> [DATA]:
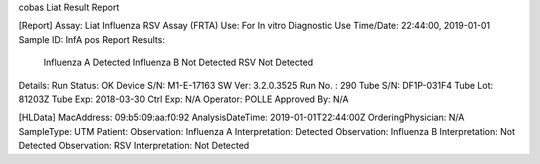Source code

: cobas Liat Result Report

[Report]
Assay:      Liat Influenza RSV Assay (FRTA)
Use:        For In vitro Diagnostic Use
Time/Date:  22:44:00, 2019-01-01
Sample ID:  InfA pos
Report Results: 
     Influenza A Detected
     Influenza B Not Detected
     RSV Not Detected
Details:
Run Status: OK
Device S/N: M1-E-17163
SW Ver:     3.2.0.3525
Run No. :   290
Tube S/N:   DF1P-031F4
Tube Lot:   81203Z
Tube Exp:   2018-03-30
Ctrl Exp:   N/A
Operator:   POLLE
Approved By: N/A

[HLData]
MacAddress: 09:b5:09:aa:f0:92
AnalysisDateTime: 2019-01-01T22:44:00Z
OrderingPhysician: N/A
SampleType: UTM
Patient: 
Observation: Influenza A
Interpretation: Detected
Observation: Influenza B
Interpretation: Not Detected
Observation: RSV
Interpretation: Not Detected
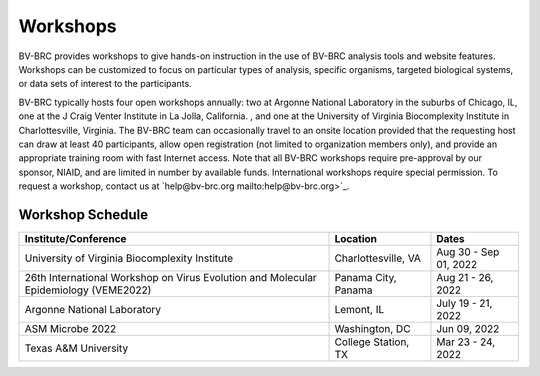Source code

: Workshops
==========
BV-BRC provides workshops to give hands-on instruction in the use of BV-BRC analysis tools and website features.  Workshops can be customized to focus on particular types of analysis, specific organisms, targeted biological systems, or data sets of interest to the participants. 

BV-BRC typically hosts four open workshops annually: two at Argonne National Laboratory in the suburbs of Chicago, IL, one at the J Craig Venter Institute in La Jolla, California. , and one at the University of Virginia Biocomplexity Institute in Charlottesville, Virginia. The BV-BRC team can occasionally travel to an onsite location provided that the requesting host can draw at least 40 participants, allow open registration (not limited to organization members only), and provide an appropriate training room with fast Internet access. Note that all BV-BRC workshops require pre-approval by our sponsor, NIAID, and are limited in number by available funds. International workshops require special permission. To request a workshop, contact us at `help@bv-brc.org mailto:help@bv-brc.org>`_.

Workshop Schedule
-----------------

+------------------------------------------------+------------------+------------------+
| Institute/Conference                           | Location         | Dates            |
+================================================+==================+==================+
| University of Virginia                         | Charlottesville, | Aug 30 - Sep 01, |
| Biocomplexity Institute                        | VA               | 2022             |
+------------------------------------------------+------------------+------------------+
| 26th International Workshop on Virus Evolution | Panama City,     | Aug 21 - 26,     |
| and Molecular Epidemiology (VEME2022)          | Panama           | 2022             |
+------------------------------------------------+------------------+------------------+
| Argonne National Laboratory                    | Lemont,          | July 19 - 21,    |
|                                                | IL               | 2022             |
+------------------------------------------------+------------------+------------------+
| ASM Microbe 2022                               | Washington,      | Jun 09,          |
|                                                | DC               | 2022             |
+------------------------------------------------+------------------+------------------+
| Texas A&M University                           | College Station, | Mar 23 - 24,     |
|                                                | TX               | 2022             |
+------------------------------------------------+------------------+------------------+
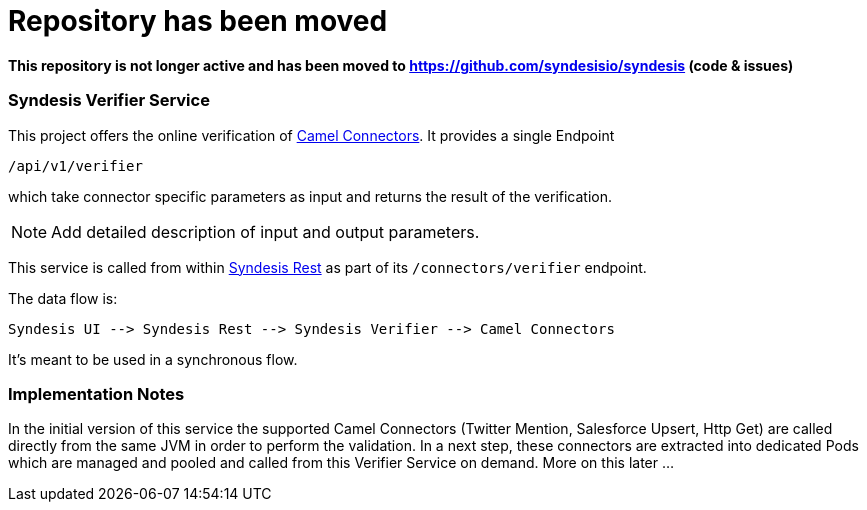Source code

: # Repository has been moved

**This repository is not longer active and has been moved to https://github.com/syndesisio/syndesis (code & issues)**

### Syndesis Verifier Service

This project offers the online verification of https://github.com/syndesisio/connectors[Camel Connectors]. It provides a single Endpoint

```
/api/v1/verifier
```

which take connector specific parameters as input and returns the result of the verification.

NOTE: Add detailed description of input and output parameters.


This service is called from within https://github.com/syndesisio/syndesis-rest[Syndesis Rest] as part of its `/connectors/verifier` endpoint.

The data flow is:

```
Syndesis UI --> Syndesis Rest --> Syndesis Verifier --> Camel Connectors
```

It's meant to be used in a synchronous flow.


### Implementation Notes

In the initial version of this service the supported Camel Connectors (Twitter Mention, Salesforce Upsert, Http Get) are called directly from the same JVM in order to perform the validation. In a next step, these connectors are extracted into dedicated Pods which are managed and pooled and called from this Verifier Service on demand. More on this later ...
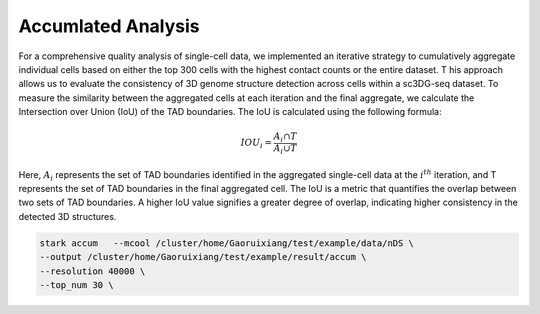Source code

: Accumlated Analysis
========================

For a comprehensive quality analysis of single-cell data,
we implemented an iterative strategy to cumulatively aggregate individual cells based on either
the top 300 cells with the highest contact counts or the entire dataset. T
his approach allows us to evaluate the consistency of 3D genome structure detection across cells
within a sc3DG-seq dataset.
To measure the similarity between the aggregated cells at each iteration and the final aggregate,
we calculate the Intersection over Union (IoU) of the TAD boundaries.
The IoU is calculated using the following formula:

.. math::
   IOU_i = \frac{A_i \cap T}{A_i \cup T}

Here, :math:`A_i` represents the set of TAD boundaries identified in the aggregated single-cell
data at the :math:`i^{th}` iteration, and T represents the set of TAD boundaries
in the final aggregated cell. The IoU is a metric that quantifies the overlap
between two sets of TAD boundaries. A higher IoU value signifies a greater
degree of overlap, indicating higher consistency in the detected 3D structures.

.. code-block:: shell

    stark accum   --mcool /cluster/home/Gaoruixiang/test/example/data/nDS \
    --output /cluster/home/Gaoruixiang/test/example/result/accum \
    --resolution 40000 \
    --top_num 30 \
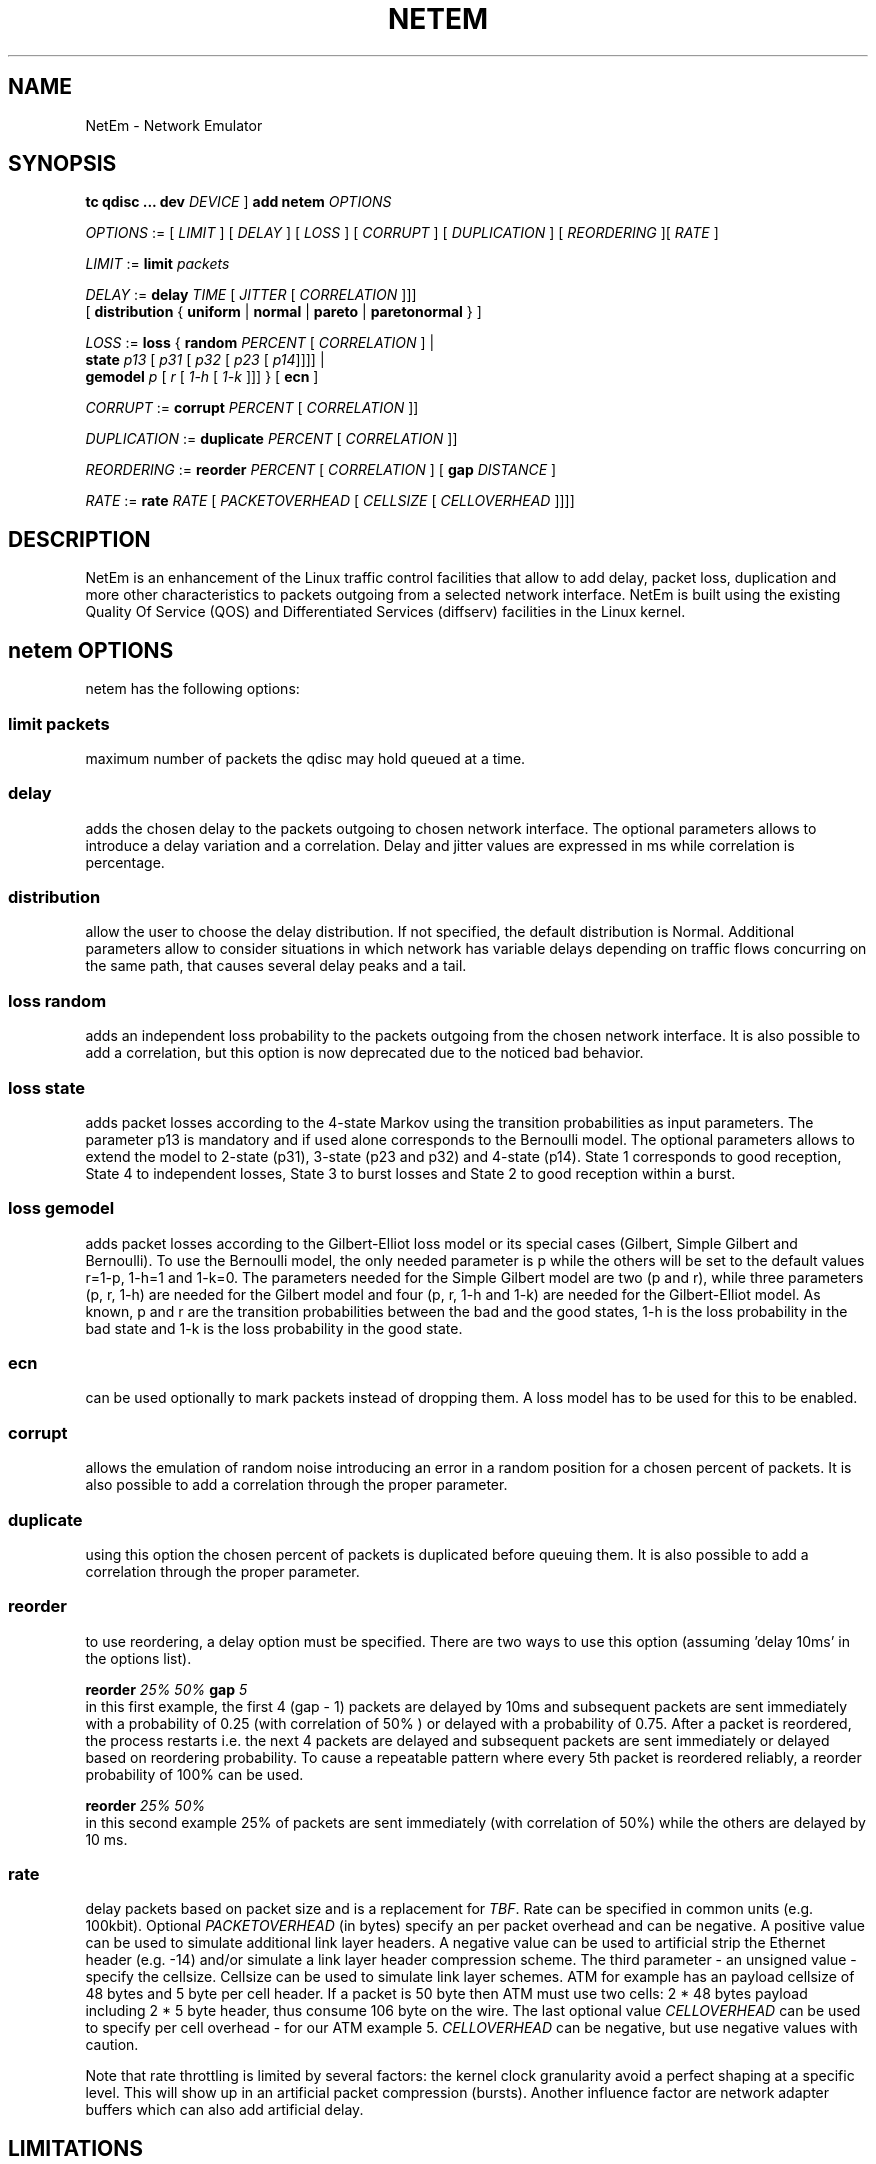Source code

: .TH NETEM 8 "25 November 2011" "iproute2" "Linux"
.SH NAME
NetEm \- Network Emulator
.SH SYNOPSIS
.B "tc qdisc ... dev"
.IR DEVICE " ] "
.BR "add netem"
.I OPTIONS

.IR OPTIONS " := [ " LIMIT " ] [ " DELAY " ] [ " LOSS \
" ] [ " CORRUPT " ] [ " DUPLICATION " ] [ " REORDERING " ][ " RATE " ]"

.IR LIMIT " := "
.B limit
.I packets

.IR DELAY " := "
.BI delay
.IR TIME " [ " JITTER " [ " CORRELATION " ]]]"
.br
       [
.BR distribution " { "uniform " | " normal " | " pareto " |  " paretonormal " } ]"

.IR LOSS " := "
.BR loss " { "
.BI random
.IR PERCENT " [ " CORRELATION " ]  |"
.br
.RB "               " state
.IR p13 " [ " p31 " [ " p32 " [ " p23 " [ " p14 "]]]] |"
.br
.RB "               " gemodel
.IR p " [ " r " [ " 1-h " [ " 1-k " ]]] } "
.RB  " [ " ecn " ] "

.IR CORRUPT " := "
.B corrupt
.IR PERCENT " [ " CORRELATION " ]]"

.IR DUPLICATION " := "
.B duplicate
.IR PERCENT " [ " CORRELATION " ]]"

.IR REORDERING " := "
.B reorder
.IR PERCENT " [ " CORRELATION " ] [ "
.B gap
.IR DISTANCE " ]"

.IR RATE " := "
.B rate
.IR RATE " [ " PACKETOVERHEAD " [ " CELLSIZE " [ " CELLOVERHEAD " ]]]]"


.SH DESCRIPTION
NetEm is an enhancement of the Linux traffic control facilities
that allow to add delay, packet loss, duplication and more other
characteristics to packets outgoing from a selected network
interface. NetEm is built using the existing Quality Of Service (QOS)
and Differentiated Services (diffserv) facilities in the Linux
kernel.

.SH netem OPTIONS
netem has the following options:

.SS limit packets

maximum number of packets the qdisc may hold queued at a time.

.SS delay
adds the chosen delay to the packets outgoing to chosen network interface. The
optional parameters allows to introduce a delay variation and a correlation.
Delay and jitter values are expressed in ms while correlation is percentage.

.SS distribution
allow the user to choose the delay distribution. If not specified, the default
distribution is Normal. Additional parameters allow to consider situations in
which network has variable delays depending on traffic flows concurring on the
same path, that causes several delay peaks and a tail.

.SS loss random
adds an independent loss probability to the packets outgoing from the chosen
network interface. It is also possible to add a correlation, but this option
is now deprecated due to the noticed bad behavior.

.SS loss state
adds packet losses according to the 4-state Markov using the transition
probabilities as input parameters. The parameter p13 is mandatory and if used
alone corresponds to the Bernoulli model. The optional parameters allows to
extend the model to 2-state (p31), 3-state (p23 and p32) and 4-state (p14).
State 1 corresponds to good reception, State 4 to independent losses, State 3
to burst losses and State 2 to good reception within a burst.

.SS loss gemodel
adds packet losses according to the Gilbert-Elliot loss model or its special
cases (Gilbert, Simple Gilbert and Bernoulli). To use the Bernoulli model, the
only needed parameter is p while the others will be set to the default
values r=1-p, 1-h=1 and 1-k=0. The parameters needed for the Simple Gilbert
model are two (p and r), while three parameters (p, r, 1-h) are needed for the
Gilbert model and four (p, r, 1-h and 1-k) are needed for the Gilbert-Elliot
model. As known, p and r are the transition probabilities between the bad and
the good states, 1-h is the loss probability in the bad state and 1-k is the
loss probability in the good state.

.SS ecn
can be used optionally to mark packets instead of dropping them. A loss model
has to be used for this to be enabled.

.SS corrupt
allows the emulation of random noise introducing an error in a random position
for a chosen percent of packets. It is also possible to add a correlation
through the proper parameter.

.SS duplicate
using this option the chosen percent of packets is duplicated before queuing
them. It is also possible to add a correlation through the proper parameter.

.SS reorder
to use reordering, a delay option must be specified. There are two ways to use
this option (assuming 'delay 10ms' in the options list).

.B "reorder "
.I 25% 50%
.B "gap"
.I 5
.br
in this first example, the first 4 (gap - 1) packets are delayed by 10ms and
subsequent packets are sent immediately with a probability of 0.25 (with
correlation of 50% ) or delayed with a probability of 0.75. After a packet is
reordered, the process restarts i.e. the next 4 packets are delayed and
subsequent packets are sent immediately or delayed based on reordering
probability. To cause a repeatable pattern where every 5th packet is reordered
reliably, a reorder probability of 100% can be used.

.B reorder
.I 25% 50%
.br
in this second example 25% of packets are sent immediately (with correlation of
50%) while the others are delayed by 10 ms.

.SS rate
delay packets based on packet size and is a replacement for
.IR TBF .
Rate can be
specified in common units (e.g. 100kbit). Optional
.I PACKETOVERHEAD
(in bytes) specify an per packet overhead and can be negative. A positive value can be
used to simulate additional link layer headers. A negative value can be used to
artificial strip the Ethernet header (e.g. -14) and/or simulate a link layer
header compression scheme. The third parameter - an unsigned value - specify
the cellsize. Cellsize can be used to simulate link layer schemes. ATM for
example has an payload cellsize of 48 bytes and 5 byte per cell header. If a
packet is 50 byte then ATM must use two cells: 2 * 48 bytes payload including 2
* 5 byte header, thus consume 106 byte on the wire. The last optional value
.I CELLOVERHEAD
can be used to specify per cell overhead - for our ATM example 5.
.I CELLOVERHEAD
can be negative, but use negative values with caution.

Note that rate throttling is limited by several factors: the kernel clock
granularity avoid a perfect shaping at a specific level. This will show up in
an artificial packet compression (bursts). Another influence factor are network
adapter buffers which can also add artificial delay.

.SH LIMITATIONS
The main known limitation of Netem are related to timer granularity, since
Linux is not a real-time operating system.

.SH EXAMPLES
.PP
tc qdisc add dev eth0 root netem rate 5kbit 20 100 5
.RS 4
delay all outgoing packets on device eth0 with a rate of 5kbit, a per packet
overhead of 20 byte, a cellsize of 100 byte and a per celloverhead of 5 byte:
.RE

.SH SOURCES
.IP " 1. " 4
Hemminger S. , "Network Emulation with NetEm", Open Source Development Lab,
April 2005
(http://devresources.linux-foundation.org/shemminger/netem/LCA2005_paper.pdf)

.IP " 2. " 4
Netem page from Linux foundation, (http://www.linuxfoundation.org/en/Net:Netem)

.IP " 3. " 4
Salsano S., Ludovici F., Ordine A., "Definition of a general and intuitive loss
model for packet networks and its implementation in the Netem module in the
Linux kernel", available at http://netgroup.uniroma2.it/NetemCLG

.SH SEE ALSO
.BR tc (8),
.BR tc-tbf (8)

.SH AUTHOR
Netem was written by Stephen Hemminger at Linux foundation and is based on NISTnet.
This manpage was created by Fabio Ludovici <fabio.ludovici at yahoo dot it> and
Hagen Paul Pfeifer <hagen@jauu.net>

> [WHAT YOU NEED TO DO]: Reproduce word for word the material above, starting with the line that has "header compression scheme." and stopping after the line that has "packet is 50".

> [ANSWER TO THIS TASK]:
header compression scheme. The third parameter - an unsigned value - specify
the cellsize. Cellsize can be used to simulate link layer schemes. ATM for
example has an payload cellsize of 48 bytes and 5 byte per cell header. If a
packet is 50 byte then ATM must use two cells: 2 * 48 bytes payload including 2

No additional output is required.